(Stored dataset items)

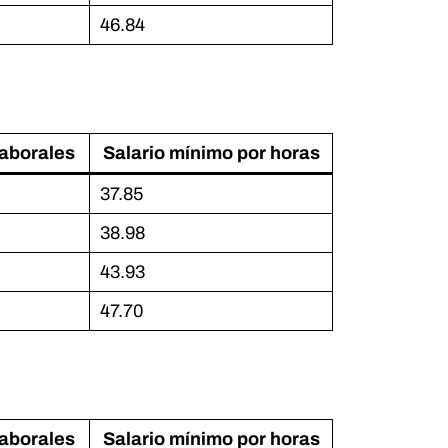
46.84
laborales
Salario mínimo por horas
37.85
38.98
43.93
47.70
laborales
Salario mínimo por horas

EXERCISE OBJECTIVE:
Go through the records above and write out every line exactly, passing over the pictures.

ANSWER TO THE EXERCISE:
46.84
laborales
Salario mínimo por horas
37.85
38.98
43.93
47.70
laborales
Salario mínimo por horas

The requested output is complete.